- _TASK ITEM_: Write out every line below with no difference at all.

- _DATASET EXTRACT_:
__________
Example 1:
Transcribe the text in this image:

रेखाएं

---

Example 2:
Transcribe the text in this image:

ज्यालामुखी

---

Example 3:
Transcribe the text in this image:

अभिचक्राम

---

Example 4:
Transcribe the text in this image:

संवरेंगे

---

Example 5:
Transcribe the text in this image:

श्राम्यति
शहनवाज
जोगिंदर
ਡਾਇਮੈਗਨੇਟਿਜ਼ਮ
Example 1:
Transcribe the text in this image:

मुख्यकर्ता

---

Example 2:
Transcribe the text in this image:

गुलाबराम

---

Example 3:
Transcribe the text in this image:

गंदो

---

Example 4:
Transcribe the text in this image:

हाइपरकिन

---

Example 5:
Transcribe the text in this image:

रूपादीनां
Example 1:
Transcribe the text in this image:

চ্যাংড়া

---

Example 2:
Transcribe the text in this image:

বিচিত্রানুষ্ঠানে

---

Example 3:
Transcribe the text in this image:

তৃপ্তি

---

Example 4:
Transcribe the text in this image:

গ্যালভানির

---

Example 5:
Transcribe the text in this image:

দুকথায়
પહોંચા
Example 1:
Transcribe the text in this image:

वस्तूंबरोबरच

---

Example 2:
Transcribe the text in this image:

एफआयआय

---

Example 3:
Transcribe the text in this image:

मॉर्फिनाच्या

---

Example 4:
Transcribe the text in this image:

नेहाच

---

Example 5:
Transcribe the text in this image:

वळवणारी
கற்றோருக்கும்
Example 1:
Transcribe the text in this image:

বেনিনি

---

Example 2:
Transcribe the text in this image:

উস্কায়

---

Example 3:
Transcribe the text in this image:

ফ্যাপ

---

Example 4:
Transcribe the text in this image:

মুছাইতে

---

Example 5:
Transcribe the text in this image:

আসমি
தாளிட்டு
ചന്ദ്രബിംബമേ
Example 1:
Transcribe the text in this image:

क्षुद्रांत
__________
- _WRITTEN SOLUTION_:
Example 1:
Transcribe the text in this image:

रेखाएं

---

Example 2:
Transcribe the text in this image:

ज्यालामुखी

---

Example 3:
Transcribe the text in this image:

अभिचक्राम

---

Example 4:
Transcribe the text in this image:

संवरेंगे

---

Example 5:
Transcribe the text in this image:

श्राम्यति
शहनवाज
जोगिंदर
ਡਾਇਮੈਗਨੇਟਿਜ਼ਮ
Example 1:
Transcribe the text in this image:

मुख्यकर्ता

---

Example 2:
Transcribe the text in this image:

गुलाबराम

---

Example 3:
Transcribe the text in this image:

गंदो

---

Example 4:
Transcribe the text in this image:

हाइपरकिन

---

Example 5:
Transcribe the text in this image:

रूपादीनां
Example 1:
Transcribe the text in this image:

চ্যাংড়া

---

Example 2:
Transcribe the text in this image:

বিচিত্রানুষ্ঠানে

---

Example 3:
Transcribe the text in this image:

তৃপ্তি

---

Example 4:
Transcribe the text in this image:

গ্যালভানির

---

Example 5:
Transcribe the text in this image:

দুকথায়
પહોંચા
Example 1:
Transcribe the text in this image:

वस्तूंबरोबरच

---

Example 2:
Transcribe the text in this image:

एफआयआय

---

Example 3:
Transcribe the text in this image:

मॉर्फिनाच्या

---

Example 4:
Transcribe the text in this image:

नेहाच

---

Example 5:
Transcribe the text in this image:

वळवणारी
கற்றோருக்கும்
Example 1:
Transcribe the text in this image:

বেনিনি

---

Example 2:
Transcribe the text in this image:

উস্কায়

---

Example 3:
Transcribe the text in this image:

ফ্যাপ

---

Example 4:
Transcribe the text in this image:

মুছাইতে

---

Example 5:
Transcribe the text in this image:

আসমি
தாளிட்டு
ചന്ദ്രബിംബമേ
Example 1:
Transcribe the text in this image:

क्षुद्रांत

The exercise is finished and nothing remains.